#### Required tasks:
a – Answer these questions from the discussion of memory makers, one answer per line, marked like the questions:
(i) What does the reply to the first comment call the situation instead of a shortcoming?
(ii) What does one comment say Chinese fabs can do right now without selling below cost?
(iii) Which sector is named as a parallel to China's coming industry dominance?
b – Quote every sentence in the discussion of memory makers that mentions China or Chinese.
Page text Block Start
This feels like a short coming of western business/stock market thinking. Focusing on profit within the next few quarters, and not caring about the longer term consequences. For all it's flaws and shady business practises at least China can think beyond a single fiscal year.
This isn't a shortcoming, it's a competitive market working as intended.
> They are adding capacity as quickly as they can [...], just like everyone else
Are you sure? In the past they explicitly said they are not going to increase production.https://www.tomshardware.com/pc-components/dram/memory-maker...
It is wise for these Chinese fabs to eventually use a very aggressive dumping strategy to price well below cost push out other players forever, especially in DRAM.
But right now it seems they can max out their supply capacity without selling below cost.
Appears to me like China's endless state led (often unproductive) investment in semiconductor manufacturing subsidies (for decades) is about to pay off with some industry dominance soon.
Like the electric vehicle sector.
It's all simply a fight for market share.
Page text Block End
Record set Block Start
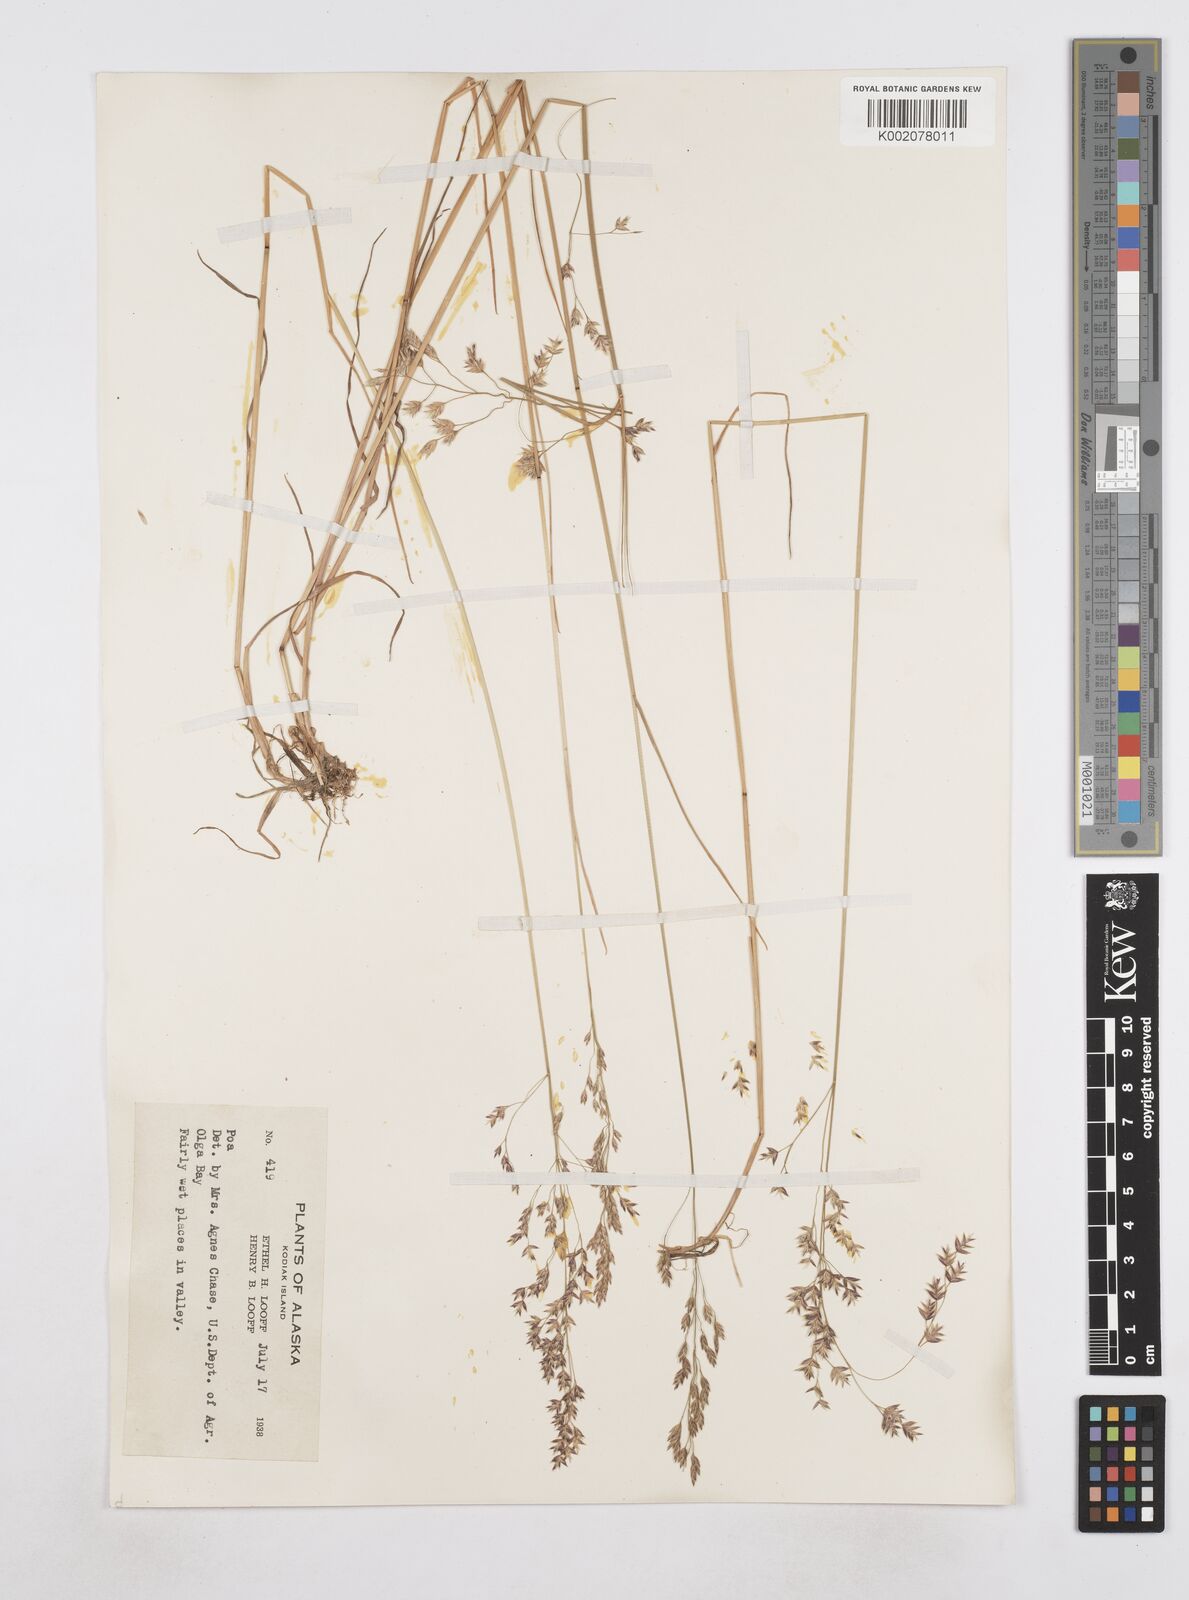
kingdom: Plantae
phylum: Tracheophyta
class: Liliopsida
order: Poales
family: Poaceae
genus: Poa
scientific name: Poa
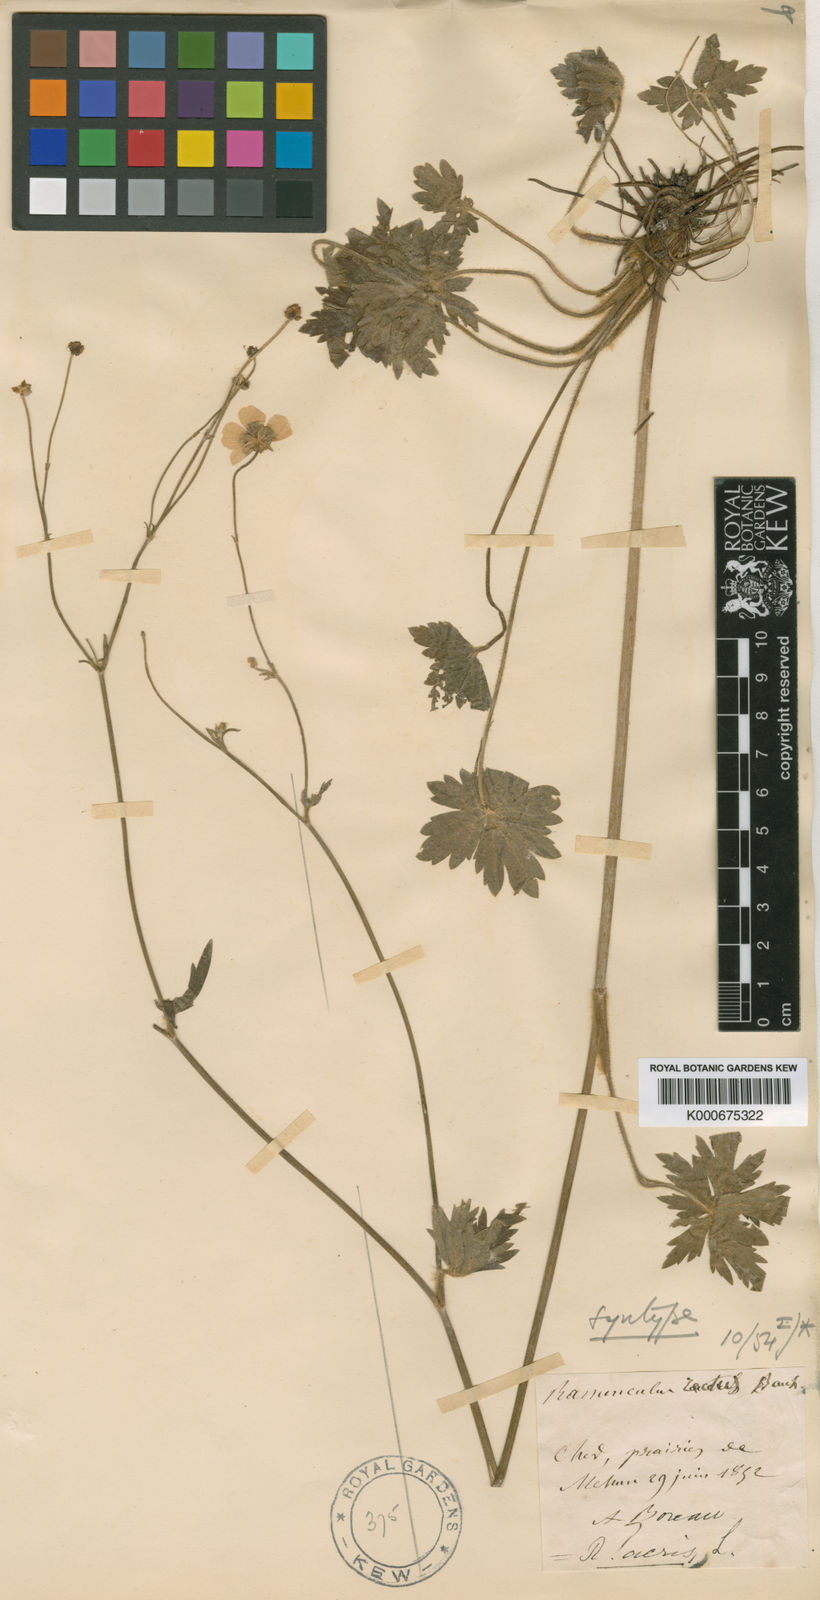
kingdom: Plantae
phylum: Tracheophyta
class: Magnoliopsida
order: Ranunculales
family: Ranunculaceae
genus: Ranunculus
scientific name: Ranunculus acris
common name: Meadow buttercup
Record set Block End
#### Responses by item number:
a –
(i) A competitive market working as intended.
(ii) Max out their supply capacity.
(iii) The electric vehicle sector.

b –
- "For all it's flaws and shady business practises at least China can think beyond a single fiscal year."
- "It is wise for these Chinese fabs to eventually use a very aggressive dumping strategy to price well below cost push out other players forever, especially in DRAM."
- "Appears to me like China's endless state led (often unproductive) investment in semiconductor manufacturing subsidies (for decades) is about to pay off with some industry dominance soon."